Arts Co Editor Barney Evison met up with Brendan McNamee, a writer who lives in Herne Hill and has just self-published his first book, a novella called MUT.
The first thing I wanted to know when I met Brendan was why his debut novel MUT had such a cryptic name. “It’s Catalan for ‘mute’,” Brendan explained. This fits – the novella is set in Barcelona and follows a mute narrator suffering from an emotional trauma in his recent past. The natural English pronunciation of the words hints at the important role that dogs play in the story, as the man’s only friends.
Brendan’s been writing for 20 years and has lived around Brixton for 17 of them. Canadian by birth, he often spends his winters in the cold and snow near Montreal, an environment he finds particularly conducive to writing. He insists on the importance of “just getting on with it”; the rigour of sitting down at a desk every day and hitting your word count.
MUT is an intense and surprising read, with an opaque narrative that flits between past and present. It’s not immediately clear that the narrator’s only conversations are with dogs, who take on vivid anthropomorphic personas. I ask Brendan if he has a dog. “I don’t actually,” he says, although he grew with them. “I’ve always found them very personable. Sometimes I’ll be walking down a street and a dog will just stare at me – it’s like we’ve got this thing going on. Of course it’s ridiculous but it does feel like a connection.”
The book had its genesis in a three-month trip that Brendan took to Barcelona. He found himself writing freehand in parks and cafes in the city, where he couldn’t communicate properly with anyone. “I don’t speak any Spanish so I spent a lot of my days very quiet…I noticed there were always be dogs out on the street. They’re like another class of citizen.” From this came the idea of a mute loner – the eponymous Mut – who only speaks to dogs: “There’s a universal language between man and dog.”
I’ve been wondering how much of MUT is based on Brendan’s own life. In the book, the main character is recovering from a near-death drowning experience which led to the breakdown in the relationship with his girlfriend. He roams the streets of Barcelona, befriending dogs and torturing himself with painful memories and feelings of guilt.
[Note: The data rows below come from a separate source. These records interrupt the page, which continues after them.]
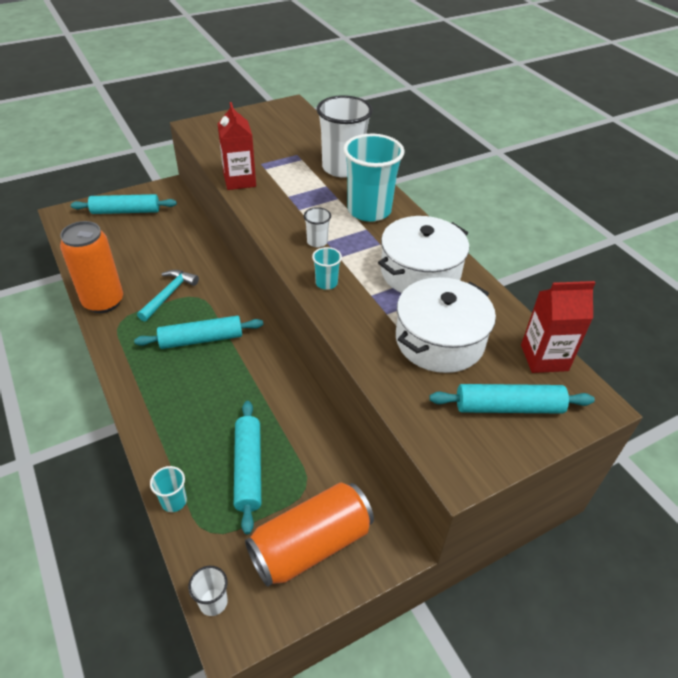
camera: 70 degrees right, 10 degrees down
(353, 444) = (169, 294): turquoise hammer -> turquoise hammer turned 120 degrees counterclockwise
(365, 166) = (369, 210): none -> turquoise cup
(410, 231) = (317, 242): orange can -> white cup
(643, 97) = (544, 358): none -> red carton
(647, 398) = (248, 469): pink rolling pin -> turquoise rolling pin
“The lynchpin of the plot in the ocean did actually happen to me,” says Brendan, who says only now he’s able to be emotionally honest in his work. “I smuggled tobacco for a year because I wanted to write about it, but I didn’t have the balls to do it properly.” MUT is the first time he’s brought powerful true emotions to print. “Now I can take something that really did happen to me and change it, but the central emotions are the same.”
If MUT began in the cafes of Barcelona, it was finished in Brixton Library, where Brendan spent two weeks writing it up and “cutting out all the fluff”. The book was initially written in the third-person but Brendan made the major shift to the first-person after taking advice from a literary agent.
MUT’s prose is bare and direct. Brendan tells me that he was inspired by twentieth-century American writers such as Saul Bellow, F. Scott Fitzgerald, Charles Bukowski and particularly Cormac McCarthy: “he just throws Spanish in there and you just have to deal with it.” Brendan is dyslexic and he found these writers’ stripped-back style an inspiration.
Brendan is working on another book, this one of a much larger scale than MUT. “It’s four times the length of MUT,” he says. Set in a parallel world, his next work will move into sci-fi although understandably he’s reluctant to give it a specific genre. When I ask him which genre he thinks MUT most neatly fits into, suggesting magical realism, he shrugs: “I don’t really know – Waterstones put in their Romantic Fiction section which I thought was… interesting!”
Brendan debuted MUT to a local audience at the Brixton BookJam in October. It’s available at all local bookshops or you can buy the ebook online.